Finite Element Analysis estimates stress, strain, and deflection using a mesh of nodes, and the more nodes there are, the higher the precision. Its basis dates back to 1941, but the evolution of computers made it viable, with commercial applications such as NASTRAN, ANSYS, and ABAQUS used widely in industry. Reverse engineering of natural materials such as bone, optimized to bear large compressive stress per unit weight, now draws academic funding, with the goal of replacing crude steel with bio-material for structural design.
Common questions
What is mechanical engineering?
Mechanical engineering is the study of physical machines and mechanisms that may involve force and movement.
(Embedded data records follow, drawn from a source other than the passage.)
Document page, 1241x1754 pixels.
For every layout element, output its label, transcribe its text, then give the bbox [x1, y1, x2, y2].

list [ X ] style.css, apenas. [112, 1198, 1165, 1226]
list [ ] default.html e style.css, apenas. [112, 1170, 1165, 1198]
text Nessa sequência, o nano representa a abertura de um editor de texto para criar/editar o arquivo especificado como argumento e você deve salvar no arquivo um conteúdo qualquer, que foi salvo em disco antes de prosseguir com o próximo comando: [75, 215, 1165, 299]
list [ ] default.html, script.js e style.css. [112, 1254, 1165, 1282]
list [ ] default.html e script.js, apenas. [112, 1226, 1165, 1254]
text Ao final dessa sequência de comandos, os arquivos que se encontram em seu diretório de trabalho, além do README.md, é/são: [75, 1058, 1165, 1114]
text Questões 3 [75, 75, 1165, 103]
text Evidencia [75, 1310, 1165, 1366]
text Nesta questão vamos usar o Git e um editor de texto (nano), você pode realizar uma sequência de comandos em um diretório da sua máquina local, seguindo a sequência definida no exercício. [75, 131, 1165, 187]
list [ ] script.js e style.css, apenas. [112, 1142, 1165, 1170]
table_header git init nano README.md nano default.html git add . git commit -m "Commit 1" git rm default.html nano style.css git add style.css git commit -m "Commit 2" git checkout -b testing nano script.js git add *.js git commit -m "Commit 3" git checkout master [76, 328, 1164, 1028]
It combines engineering physics and mathematics with materials science to design, analyze, manufacture, and maintain mechanical systems, and it is one of the oldest and broadest of the engineering branches.
When did mechanical engineering emerge as a field?
Mechanical engineering emerged as a field during the Industrial Revolution in Europe in the 18th century, though its development can be traced back several thousand years around the world. In the 19th century, developments in physics led to the development of mechanical engineering science.
How long does a mechanical engineering degree take?
Mechanical engineering programs typically take four to five years of study depending on the place and university. In Spain, Portugal, and most of South America the coursework is based on five or six years, while Italy and Greece use five-year curricula.
How do you become a licensed Professional Engineer in mechanical engineering in the US?
In the US, an engineer must pass the Fundamentals of Engineering exam, work a minimum of four years as an Engineer-in-Training, and pass the Principles and Practice exam. These requirements are set by the National Council of Examiners for Engineering and Surveying.
How much do mechanical engineers earn in the US?
In 2012, the median annual income of mechanical engineers in the US workforce was $80,580. The median income was highest in government work at $92,030 and lowest in education at $57,090.
What are the subdisciplines of mechanical engineering?
Mechanical engineering subdisciplines include mechanics, mechatronics and robotics, structural analysis, thermodynamics and thermal engineering, design and drafting, biomechanics, computational fluid dynamics, and acoustical engineering. Mechanics itself includes statics, dynamics, mechanics of materials, fluid mechanics, kinematics, and continuum mechanics.
What new technologies are at the cutting edge of mechanical engineering?
Cutting-edge areas include micro electro-mechanical systems, friction stir welding discovered in 1991 by The Welding Institute, composites, mechatronics, nanotechnology, finite element analysis, and computational fluid dynamics. Mechanical engineers are also pursuing developments in composites, mechatronics, and nanotechnology.